### DIRECTIONS
Print every line below exactly as written, but leave the pictures behind.
........
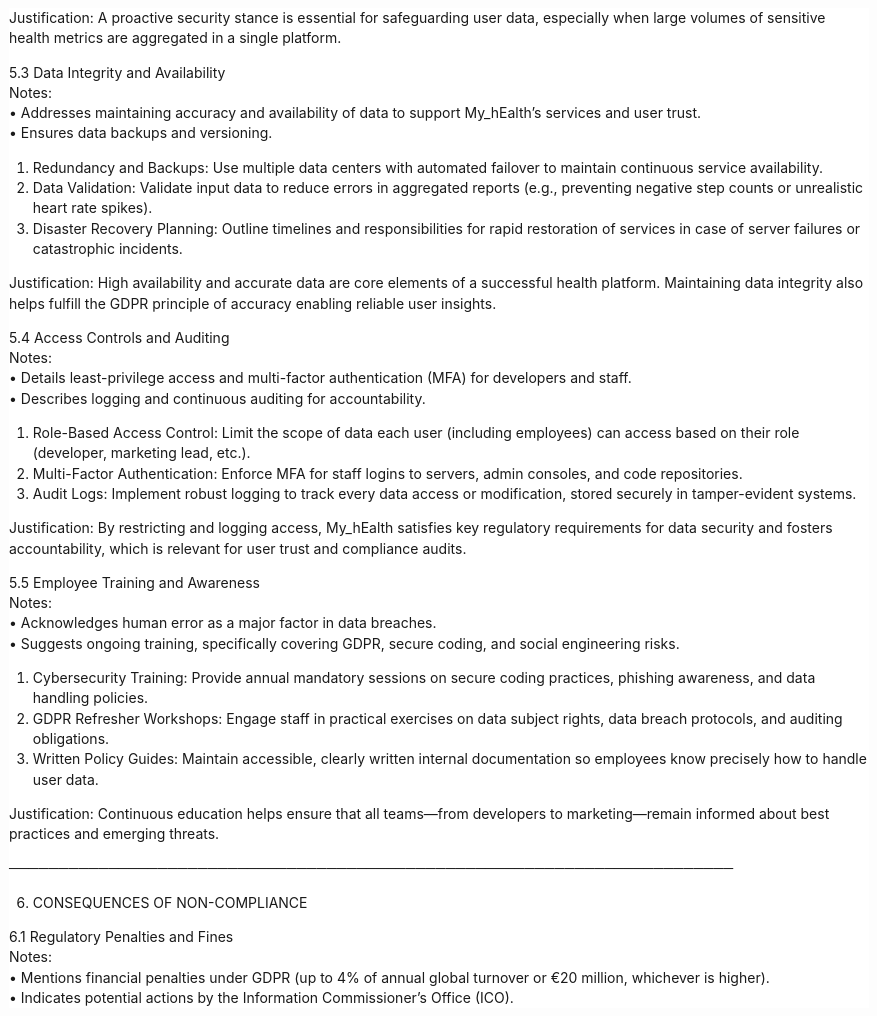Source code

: Justification: A proactive security stance is essential for safeguarding user data, especially when large volumes of sensitive health metrics are aggregated in a single platform.

5.3 Data Integrity and Availability  
Notes:  
• Addresses maintaining accuracy and availability of data to support My_hEalth’s services and user trust.  
• Ensures data backups and versioning.  

1) Redundancy and Backups: Use multiple data centers with automated failover to maintain continuous service availability.  
2) Data Validation: Validate input data to reduce errors in aggregated reports (e.g., preventing negative step counts or unrealistic heart rate spikes).  
3) Disaster Recovery Planning: Outline timelines and responsibilities for rapid restoration of services in case of server failures or catastrophic incidents.  

Justification: High availability and accurate data are core elements of a successful health platform. Maintaining data integrity also helps fulfill the GDPR principle of accuracy enabling reliable user insights.

5.4 Access Controls and Auditing  
Notes:  
• Details least-privilege access and multi-factor authentication (MFA) for developers and staff.  
• Describes logging and continuous auditing for accountability.  

1) Role-Based Access Control: Limit the scope of data each user (including employees) can access based on their role (developer, marketing lead, etc.).  
2) Multi-Factor Authentication: Enforce MFA for staff logins to servers, admin consoles, and code repositories.  
3) Audit Logs: Implement robust logging to track every data access or modification, stored securely in tamper-evident systems.  

Justification: By restricting and logging access, My_hEalth satisfies key regulatory requirements for data security and fosters accountability, which is relevant for user trust and compliance audits.

5.5 Employee Training and Awareness  
Notes:  
• Acknowledges human error as a major factor in data breaches.  
• Suggests ongoing training, specifically covering GDPR, secure coding, and social engineering risks.  

1) Cybersecurity Training: Provide annual mandatory sessions on secure coding practices, phishing awareness, and data handling policies.  
2) GDPR Refresher Workshops: Engage staff in practical exercises on data subject rights, data breach protocols, and auditing obligations.  
3) Written Policy Guides: Maintain accessible, clearly written internal documentation so employees know precisely how to handle user data.  

Justification: Continuous education helps ensure that all teams—from developers to marketing—remain informed about best practices and emerging threats.

─────────────────────────────────────────────────────────────────────────

6. CONSEQUENCES OF NON-COMPLIANCE

6.1 Regulatory Penalties and Fines  
Notes:  
• Mentions financial penalties under GDPR (up to 4% of annual global turnover or €20 million, whichever is higher).  
• Indicates potential actions by the Information Commissioner’s Office (ICO).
........
### WRITTEN RESPONSE
Source code

: Justification: A proactive security stance is essential for safeguarding user data, especially when large volumes of sensitive health metrics are aggregated in a single platform.

5.3 Data Integrity and Availability  
Notes:  
• Addresses maintaining accuracy and availability of data to support My_hEalth’s services and user trust.  
• Ensures data backups and versioning.  

1) Redundancy and Backups: Use multiple data centers with automated failover to maintain continuous service availability.  
2) Data Validation: Validate input data to reduce errors in aggregated reports (e.g., preventing negative step counts or unrealistic heart rate spikes).  
3) Disaster Recovery Planning: Outline timelines and responsibilities for rapid restoration of services in case of server failures or catastrophic incidents.  

Justification: High availability and accurate data are core elements of a successful health platform. Maintaining data integrity also helps fulfill the GDPR principle of accuracy enabling reliable user insights.

5.4 Access Controls and Auditing  
Notes:  
• Details least-privilege access and multi-factor authentication (MFA) for developers and staff.  
• Describes logging and continuous auditing for accountability.  

1) Role-Based Access Control: Limit the scope of data each user (including employees) can access based on their role (developer, marketing lead, etc.).  
2) Multi-Factor Authentication: Enforce MFA for staff logins to servers, admin consoles, and code repositories.  
3) Audit Logs: Implement robust logging to track every data access or modification, stored securely in tamper-evident systems.  

Justification: By restricting and logging access, My_hEalth satisfies key regulatory requirements for data security and fosters accountability, which is relevant for user trust and compliance audits.

5.5 Employee Training and Awareness  
Notes:  
• Acknowledges human error as a major factor in data breaches.  
• Suggests ongoing training, specifically covering GDPR, secure coding, and social engineering risks.  

1) Cybersecurity Training: Provide annual mandatory sessions on secure coding practices, phishing awareness, and data handling policies.  
2) GDPR Refresher Workshops: Engage staff in practical exercises on data subject rights, data breach protocols, and auditing obligations.  
3) Written Policy Guides: Maintain accessible, clearly written internal documentation so employees know precisely how to handle user data.  

Justification: Continuous education helps ensure that all teams—from developers to marketing—remain informed about best practices and emerging threats.

─────────────────────────────────────────────────────────────────────────

6. CONSEQUENCES OF NON-COMPLIANCE

6.1 Regulatory Penalties and Fines  
Notes:  
• Mentions financial penalties under GDPR (up to 4% of annual global turnover or €20 million, whichever is higher).  
• Indicates potential actions by the Information Commissioner’s Office (ICO).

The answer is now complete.